Job item:
Each record should be copied exactly, and none of them omitted.

Extracted records:

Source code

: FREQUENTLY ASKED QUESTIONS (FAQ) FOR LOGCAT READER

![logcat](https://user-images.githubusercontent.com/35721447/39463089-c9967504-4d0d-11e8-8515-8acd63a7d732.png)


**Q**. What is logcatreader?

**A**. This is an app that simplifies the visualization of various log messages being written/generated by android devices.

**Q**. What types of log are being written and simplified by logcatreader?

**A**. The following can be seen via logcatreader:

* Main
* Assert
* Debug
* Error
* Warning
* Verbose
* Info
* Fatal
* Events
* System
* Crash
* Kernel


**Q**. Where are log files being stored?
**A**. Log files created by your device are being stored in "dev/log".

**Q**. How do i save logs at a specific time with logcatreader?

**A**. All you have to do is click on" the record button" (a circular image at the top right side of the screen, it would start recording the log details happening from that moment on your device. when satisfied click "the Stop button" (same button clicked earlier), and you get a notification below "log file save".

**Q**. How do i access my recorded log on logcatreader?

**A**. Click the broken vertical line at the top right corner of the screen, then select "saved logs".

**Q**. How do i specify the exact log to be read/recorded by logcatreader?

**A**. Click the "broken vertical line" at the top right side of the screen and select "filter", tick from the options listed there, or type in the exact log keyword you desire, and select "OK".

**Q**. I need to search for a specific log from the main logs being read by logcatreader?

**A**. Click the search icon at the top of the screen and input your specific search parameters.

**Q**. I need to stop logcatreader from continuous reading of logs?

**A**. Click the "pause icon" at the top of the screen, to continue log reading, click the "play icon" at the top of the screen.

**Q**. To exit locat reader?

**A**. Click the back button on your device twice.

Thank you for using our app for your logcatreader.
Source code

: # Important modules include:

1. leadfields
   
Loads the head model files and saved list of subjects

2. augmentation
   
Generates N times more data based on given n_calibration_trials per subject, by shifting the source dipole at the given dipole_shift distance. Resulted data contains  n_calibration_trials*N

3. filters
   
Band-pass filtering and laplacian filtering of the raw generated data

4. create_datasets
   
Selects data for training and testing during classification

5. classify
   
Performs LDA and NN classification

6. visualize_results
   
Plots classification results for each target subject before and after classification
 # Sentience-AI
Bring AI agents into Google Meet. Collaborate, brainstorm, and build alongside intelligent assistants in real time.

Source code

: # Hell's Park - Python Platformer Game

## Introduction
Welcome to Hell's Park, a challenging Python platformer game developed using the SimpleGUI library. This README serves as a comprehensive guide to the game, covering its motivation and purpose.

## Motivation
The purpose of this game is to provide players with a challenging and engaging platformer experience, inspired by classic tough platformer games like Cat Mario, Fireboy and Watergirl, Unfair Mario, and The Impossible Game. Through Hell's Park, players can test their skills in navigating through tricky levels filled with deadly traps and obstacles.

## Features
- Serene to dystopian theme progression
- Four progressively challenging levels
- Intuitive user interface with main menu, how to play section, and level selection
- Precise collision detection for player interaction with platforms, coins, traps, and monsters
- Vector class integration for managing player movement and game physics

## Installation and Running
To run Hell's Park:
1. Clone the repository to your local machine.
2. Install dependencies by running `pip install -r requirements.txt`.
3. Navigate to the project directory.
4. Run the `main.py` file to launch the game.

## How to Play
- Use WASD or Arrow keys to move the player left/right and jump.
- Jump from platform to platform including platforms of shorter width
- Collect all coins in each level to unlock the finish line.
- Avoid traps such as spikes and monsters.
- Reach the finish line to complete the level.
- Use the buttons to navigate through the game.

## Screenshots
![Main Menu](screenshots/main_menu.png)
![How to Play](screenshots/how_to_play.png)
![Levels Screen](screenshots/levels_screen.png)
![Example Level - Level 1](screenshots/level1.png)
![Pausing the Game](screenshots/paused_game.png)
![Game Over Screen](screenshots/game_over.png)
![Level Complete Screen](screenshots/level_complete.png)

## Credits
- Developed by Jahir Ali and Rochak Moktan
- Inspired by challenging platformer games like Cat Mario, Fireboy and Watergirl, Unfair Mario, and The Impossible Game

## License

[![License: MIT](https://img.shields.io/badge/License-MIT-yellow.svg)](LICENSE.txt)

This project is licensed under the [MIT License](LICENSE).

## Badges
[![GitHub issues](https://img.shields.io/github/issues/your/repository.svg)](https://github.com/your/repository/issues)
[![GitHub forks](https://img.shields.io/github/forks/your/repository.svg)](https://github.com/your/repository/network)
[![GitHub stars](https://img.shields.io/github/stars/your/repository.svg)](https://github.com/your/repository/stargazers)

Answer space:
Source code

: FREQUENTLY ASKED QUESTIONS (FAQ) FOR LOGCAT READER

![logcat](https://user-images.githubusercontent.com/35721447/39463089-c9967504-4d0d-11e8-8515-8acd63a7d732.png)


**Q**. What is logcatreader?

**A**. This is an app that simplifies the visualization of various log messages being written/generated by android devices.

**Q**. What types of log are being written and simplified by logcatreader?

**A**. The following can be seen via logcatreader:

* Main
* Assert
* Debug
* Error
* Warning
* Verbose
* Info
* Fatal
* Events
* System
* Crash
* Kernel


**Q**. Where are log files being stored?
**A**. Log files created by your device are being stored in "dev/log".

**Q**. How do i save logs at a specific time with logcatreader?

**A**. All you have to do is click on" the record button" (a circular image at the top right side of the screen, it would start recording the log details happening from that moment on your device. when satisfied click "the Stop button" (same button clicked earlier), and you get a notification below "log file save".

**Q**. How do i access my recorded log on logcatreader?

**A**. Click the broken vertical line at the top right corner of the screen, then select "saved logs".

**Q**. How do i specify the exact log to be read/recorded by logcatreader?

**A**. Click the "broken vertical line" at the top right side of the screen and select "filter", tick from the options listed there, or type in the exact log keyword you desire, and select "OK".

**Q**. I need to search for a specific log from the main logs being read by logcatreader?

**A**. Click the search icon at the top of the screen and input your specific search parameters.

**Q**. I need to stop logcatreader from continuous reading of logs?

**A**. Click the "pause icon" at the top of the screen, to continue log reading, click the "play icon" at the top of the screen.

**Q**. To exit locat reader?

**A**. Click the back button on your device twice.

Thank you for using our app for your logcatreader.
Source code

: # Important modules include:

1. leadfields
   
Loads the head model files and saved list of subjects

2. augmentation
   
Generates N times more data based on given n_calibration_trials per subject, by shifting the source dipole at the given dipole_shift distance. Resulted data contains  n_calibration_trials*N

3. filters
   
Band-pass filtering and laplacian filtering of the raw generated data

4. create_datasets
   
Selects data for training and testing during classification

5. classify
   
Performs LDA and NN classification

6. visualize_results
   
Plots classification results for each target subject before and after classification
 # Sentience-AI
Bring AI agents into Google Meet. Collaborate, brainstorm, and build alongside intelligent assistants in real time.

Source code

: # Hell's Park - Python Platformer Game

## Introduction
Welcome to Hell's Park, a challenging Python platformer game developed using the SimpleGUI library. This README serves as a comprehensive guide to the game, covering its motivation and purpose.

## Motivation
The purpose of this game is to provide players with a challenging and engaging platformer experience, inspired by classic tough platformer games like Cat Mario, Fireboy and Watergirl, Unfair Mario, and The Impossible Game. Through Hell's Park, players can test their skills in navigating through tricky levels filled with deadly traps and obstacles.

## Features
- Serene to dystopian theme progression
- Four progressively challenging levels
- Intuitive user interface with main menu, how to play section, and level selection
- Precise collision detection for player interaction with platforms, coins, traps, and monsters
- Vector class integration for managing player movement and game physics

## Installation and Running
To run Hell's Park:
1. Clone the repository to your local machine.
2. Install dependencies by running `pip install -r requirements.txt`.
3. Navigate to the project directory.
4. Run the `main.py` file to launch the game.

## How to Play
- Use WASD or Arrow keys to move the player left/right and jump.
- Jump from platform to platform including platforms of shorter width
- Collect all coins in each level to unlock the finish line.
- Avoid traps such as spikes and monsters.
- Reach the finish line to complete the level.
- Use the buttons to navigate through the game.

## Screenshots
![Main Menu](screenshots/main_menu.png)
![How to Play](screenshots/how_to_play.png)
![Levels Screen](screenshots/levels_screen.png)
![Example Level - Level 1](screenshots/level1.png)
![Pausing the Game](screenshots/paused_game.png)
![Game Over Screen](screenshots/game_over.png)
![Level Complete Screen](screenshots/level_complete.png)

## Credits
- Developed by Jahir Ali and Rochak Moktan
- Inspired by challenging platformer games like Cat Mario, Fireboy and Watergirl, Unfair Mario, and The Impossible Game

## License

[![License: MIT](https://img.shields.io/badge/License-MIT-yellow.svg)](LICENSE.txt)

This project is licensed under the [MIT License](LICENSE).

## Badges
[![GitHub issues](https://img.shields.io/github/issues/your/repository.svg)](https://github.com/your/repository/issues)
[![GitHub forks](https://img.shields.io/github/forks/your/repository.svg)](https://github.com/your/repository/network)
[![GitHub stars](https://img.shields.io/github/stars/your/repository.svg)](https://github.com/your/repository/stargazers)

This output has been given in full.